Ide então mais longe. Tendo dado sobejas provas de bom senso ao anunciar a demonstração destas belas coisas, mostrai que desse bom senso ainda vos resta muito, abstendo-vos sempre de toda e qualquer demonstração. Como única prova de vossas afirmações e blasfêmias, repeti essas mesmas afirmações e essas mesmas blasfêmias; o mundo, não duvideis, vos levará às nuvens. Se quiserdes atingir o máximo nesta arte e tornar vosso triunfo ainda mais brilhante, fazei alardear a sinceridade que vos caracteriza, a qual vai ao ponto de apresentar a verdade nua, sem este aparelho vão de provas e argumentos, de testemunhos históricos, de prodígios e de milagres, pelo qual ordinariamente se procura enganar os homens. Nada persuadirá melhor do que vossa fé, que repousa apenas no poderio da "verdade", e de que não contais senão com ela mesma para garantir seu triunfo. Isto feito, apontai tudo aquilo que não seja vós, perguntai onde estão e quais são os vossos inimigos, e o mundo, de uma só voz, admirará e celebrará vossa magnanimidade, vossa grandeza e o brilho de vossos triunfos; ele vos proclamará digno de todo o respeito e de toda a felicidade; enfim, ele vos glorificará.
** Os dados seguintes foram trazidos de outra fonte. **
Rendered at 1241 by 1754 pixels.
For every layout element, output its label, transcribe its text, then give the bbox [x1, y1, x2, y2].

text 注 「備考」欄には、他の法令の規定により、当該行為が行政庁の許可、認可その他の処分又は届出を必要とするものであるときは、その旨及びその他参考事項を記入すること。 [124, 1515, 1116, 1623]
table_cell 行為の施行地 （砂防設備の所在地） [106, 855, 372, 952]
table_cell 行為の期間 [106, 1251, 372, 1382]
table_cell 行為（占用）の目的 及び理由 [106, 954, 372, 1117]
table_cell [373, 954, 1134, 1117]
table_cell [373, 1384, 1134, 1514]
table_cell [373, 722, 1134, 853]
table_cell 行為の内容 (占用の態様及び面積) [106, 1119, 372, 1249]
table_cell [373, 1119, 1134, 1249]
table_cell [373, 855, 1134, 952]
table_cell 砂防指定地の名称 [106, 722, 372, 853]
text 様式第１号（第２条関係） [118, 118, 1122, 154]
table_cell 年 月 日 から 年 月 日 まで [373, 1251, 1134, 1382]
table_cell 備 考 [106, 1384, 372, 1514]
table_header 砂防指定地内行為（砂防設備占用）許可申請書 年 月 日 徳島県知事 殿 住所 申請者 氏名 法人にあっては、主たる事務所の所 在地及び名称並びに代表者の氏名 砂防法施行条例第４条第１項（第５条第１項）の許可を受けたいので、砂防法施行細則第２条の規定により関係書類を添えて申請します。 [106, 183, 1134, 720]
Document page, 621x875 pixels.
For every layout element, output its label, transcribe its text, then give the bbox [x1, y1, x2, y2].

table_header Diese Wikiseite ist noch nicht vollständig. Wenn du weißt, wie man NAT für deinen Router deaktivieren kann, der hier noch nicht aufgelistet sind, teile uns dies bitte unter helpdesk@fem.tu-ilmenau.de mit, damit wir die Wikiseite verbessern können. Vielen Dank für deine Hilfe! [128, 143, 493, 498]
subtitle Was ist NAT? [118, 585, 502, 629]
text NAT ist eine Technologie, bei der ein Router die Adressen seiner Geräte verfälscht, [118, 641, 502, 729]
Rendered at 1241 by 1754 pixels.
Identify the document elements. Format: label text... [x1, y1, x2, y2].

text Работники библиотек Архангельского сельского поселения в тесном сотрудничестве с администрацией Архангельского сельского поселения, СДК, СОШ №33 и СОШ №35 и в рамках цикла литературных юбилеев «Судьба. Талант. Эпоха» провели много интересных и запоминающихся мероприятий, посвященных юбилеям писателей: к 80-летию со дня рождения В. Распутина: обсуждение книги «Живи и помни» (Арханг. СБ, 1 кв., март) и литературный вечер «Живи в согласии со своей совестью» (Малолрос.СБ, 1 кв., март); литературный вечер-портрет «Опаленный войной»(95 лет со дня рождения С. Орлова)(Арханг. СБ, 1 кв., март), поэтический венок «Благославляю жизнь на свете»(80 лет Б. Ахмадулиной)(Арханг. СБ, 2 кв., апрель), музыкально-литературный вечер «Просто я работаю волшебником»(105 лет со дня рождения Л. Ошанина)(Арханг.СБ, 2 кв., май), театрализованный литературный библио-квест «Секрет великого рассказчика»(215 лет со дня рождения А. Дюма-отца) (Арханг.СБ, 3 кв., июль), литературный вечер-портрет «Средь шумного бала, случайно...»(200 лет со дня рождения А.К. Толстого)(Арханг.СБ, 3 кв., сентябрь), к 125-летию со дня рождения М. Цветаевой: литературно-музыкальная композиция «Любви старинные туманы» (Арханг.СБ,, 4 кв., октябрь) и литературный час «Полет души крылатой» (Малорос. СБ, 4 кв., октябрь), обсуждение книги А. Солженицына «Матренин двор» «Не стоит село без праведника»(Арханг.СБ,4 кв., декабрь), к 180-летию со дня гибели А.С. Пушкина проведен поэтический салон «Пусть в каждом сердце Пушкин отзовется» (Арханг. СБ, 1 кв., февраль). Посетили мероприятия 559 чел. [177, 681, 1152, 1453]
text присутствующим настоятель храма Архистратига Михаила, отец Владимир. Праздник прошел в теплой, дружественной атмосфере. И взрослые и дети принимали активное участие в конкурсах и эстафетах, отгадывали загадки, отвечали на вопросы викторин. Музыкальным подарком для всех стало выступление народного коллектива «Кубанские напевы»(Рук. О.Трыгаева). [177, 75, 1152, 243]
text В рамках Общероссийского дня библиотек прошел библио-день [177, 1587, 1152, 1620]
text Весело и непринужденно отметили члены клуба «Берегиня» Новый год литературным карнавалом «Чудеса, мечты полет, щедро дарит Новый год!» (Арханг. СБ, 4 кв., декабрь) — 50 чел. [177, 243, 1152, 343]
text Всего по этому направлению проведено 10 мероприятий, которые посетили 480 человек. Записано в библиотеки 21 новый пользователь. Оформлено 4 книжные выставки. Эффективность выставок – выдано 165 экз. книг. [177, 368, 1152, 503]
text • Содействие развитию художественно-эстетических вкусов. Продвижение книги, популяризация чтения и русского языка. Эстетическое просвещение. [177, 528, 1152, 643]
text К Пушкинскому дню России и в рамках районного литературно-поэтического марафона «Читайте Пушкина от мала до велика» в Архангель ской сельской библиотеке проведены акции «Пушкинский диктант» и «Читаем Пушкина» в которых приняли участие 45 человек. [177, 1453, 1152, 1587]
Eu não sei se existe sob o sol algo de mais vil e de mais desprezível do que o gênero humano fora das veredas católicas.

No mais fundo deste abismo, nos extremos da degradação e do aviltamento, estão as multidões desviadas pelos artífices da impiedade e curvadas sob o jugo de mestres opressores; vêm em seguida os falsos doutores que as seduziram. Examinando bem os fatos, o tirano é ainda menos degradado, menos vil, menos desprezível do que esses sofistas e essas multidões, que vão para onde ele as impele aos golpes de seu chicote sangrento; pois é em proveito da tirania que o erro trabalha, e ele conduziu sempre os povos à servidão. Os primeiros idólatras só escaparam da mão de Deus para cair nas mãos dos tiranos de Babilônia.

O paganismo antigo não fez outra coisa senão rolar de abismo em abismo, de sofista em sofista, de tirano em tirano, e para se tornar, enfim, escravo de Calígula, monstro de formas humanas, horrível, imundo, juntando aos paroxismos da loucura os apetites da besta. Quanto ao paganismo moderno, ele começou por se adorar a si mesmo na pessoa de uma prostituta, e acabou por se prostrar aos pés de Marat, o tirano cínico e sanguinário, aos pés de Robespierre, a encarnação suprema da vaidade humana e de todos os seus instintos ferozes e inexoráveis. Eis que surge um novo paganismo; ele cairá num abismo ainda mais profundo e mais obscuro; e é possível que já agora, nas cloacas onde jaz a borra da sociedade, esteja em germinação o monstro que lhe curvará a fronte; imporá sobre ele um jugo superior a tudo o que no passado se viu, quanto ao peso e à ignomínia.